▶ What to produce: Only the pictures stay out; every record is to be quoted exactly.

▶ Study material:
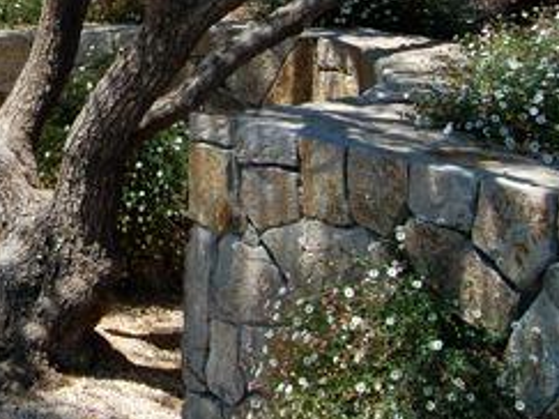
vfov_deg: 15.1
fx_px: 1550
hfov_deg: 18.8
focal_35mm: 96
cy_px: -18
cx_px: -191
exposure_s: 1/250
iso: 200
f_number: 8
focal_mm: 18
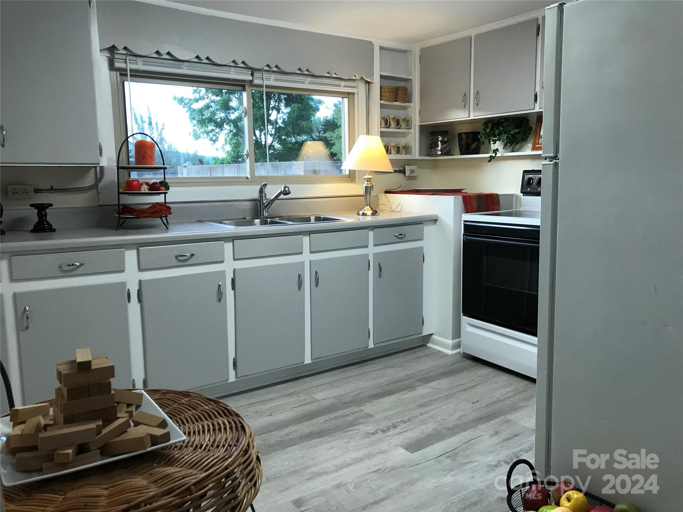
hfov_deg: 63.4
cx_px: 342
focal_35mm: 28
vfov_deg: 49.7
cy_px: 256
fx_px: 552
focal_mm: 3.99
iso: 25
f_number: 1.8
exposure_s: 1/40
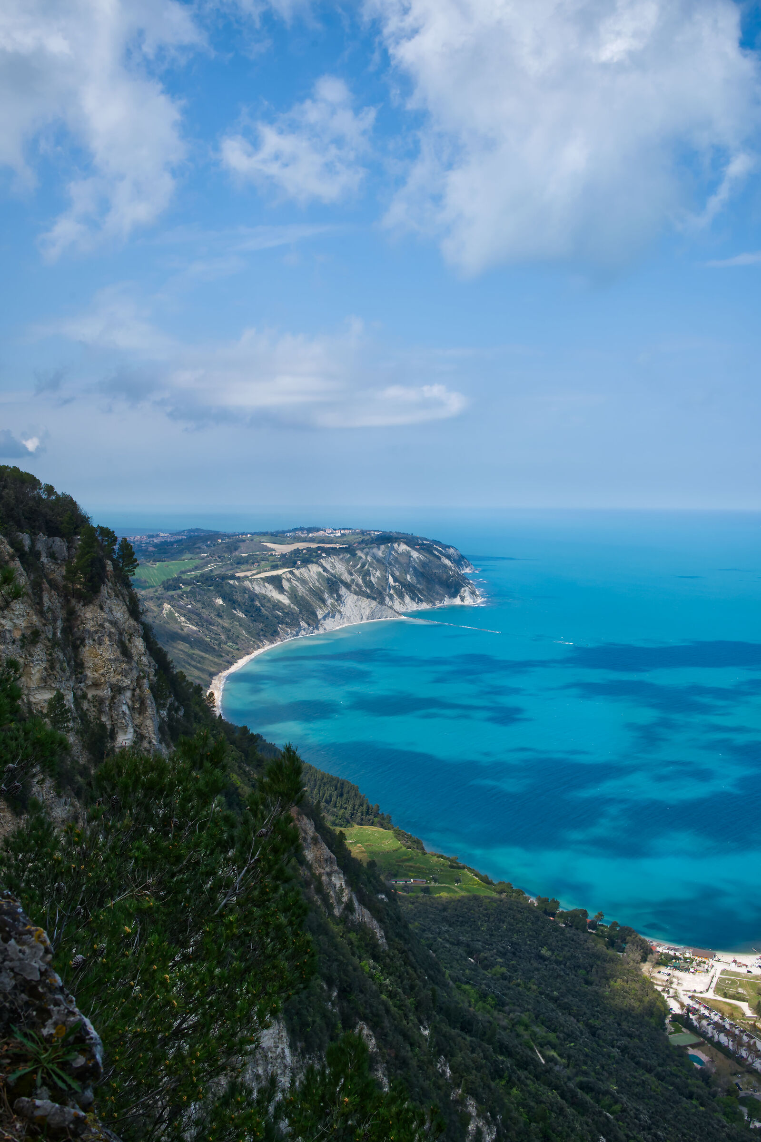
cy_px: 571
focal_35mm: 35
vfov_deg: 54.4
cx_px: 380
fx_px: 1110
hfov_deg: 37.8
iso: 250
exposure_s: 1/640
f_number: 9
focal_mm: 35
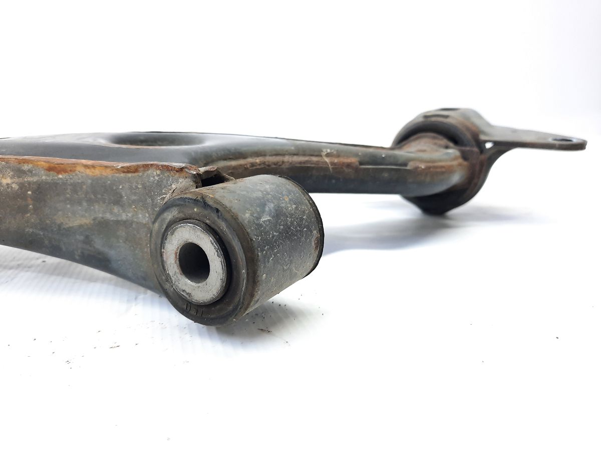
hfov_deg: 69.4
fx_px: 434
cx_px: 300
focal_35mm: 25
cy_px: 226
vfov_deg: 54.9
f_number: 2
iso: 160
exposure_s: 1/50
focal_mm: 4.6
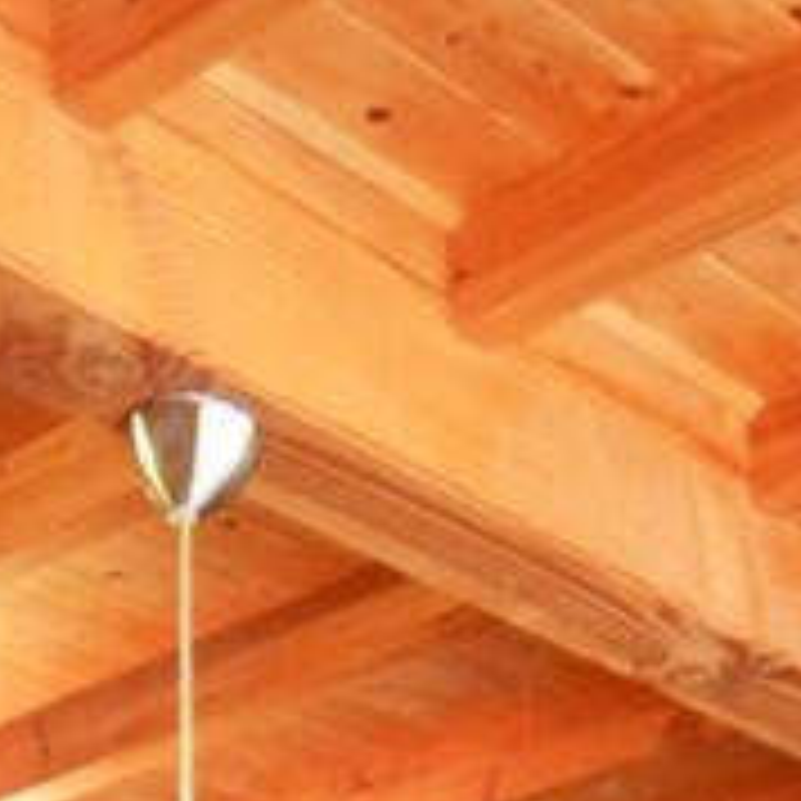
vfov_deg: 13.7
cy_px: 1840
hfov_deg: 17.7
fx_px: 2539
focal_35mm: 97
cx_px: 142
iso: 1800
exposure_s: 1/60
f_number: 3.5
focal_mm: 10
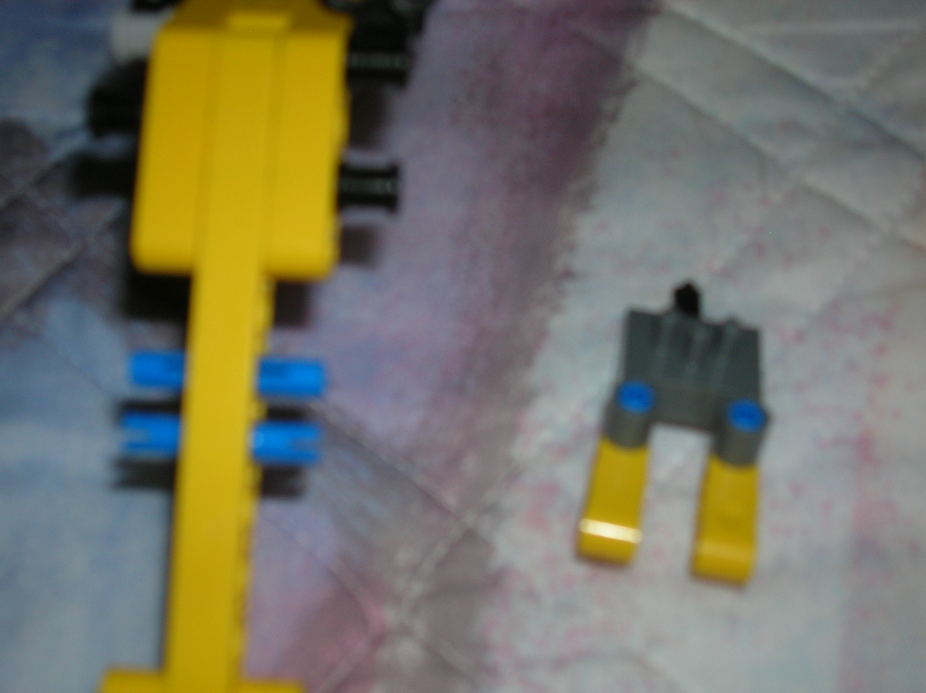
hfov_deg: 39.7
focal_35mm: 48
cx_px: 463
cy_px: 346
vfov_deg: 30.2
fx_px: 1283
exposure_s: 1/60.1
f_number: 3.2
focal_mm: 8
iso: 50
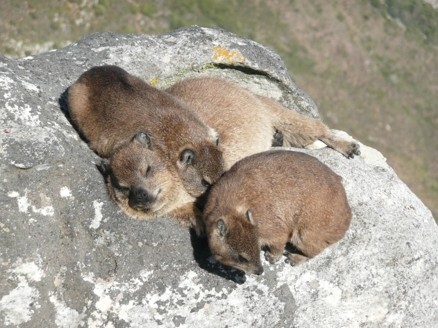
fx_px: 2682
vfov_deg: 7.0
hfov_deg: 9.3
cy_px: 164
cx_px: 219
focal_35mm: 212
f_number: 4.8
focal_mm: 34.8
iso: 100
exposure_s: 1/400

▶ Written solution:
vfov_deg: 15.1
fx_px: 1550
hfov_deg: 18.8
focal_35mm: 96
cy_px: -18
cx_px: -191
exposure_s: 1/250
iso: 200
f_number: 8
focal_mm: 18
hfov_deg: 63.4
cx_px: 342
focal_35mm: 28
vfov_deg: 49.7
cy_px: 256
fx_px: 552
focal_mm: 3.99
iso: 25
f_number: 1.8
exposure_s: 1/40
cy_px: 571
focal_35mm: 35
vfov_deg: 54.4
cx_px: 380
fx_px: 1110
hfov_deg: 37.8
iso: 250
exposure_s: 1/640
f_number: 9
focal_mm: 35
hfov_deg: 69.4
fx_px: 434
cx_px: 300
focal_35mm: 25
cy_px: 226
vfov_deg: 54.9
f_number: 2
iso: 160
exposure_s: 1/50
focal_mm: 4.6
vfov_deg: 13.7
cy_px: 1840
hfov_deg: 17.7
fx_px: 2539
focal_35mm: 97
cx_px: 142
iso: 1800
exposure_s: 1/60
f_number: 3.5
focal_mm: 10
hfov_deg: 39.7
focal_35mm: 48
cx_px: 463
cy_px: 346
vfov_deg: 30.2
fx_px: 1283
exposure_s: 1/60.1
f_number: 3.2
focal_mm: 8
iso: 50
fx_px: 2682
vfov_deg: 7.0
hfov_deg: 9.3
cy_px: 164
cx_px: 219
focal_35mm: 212
f_number: 4.8
focal_mm: 34.8
iso: 100
exposure_s: 1/400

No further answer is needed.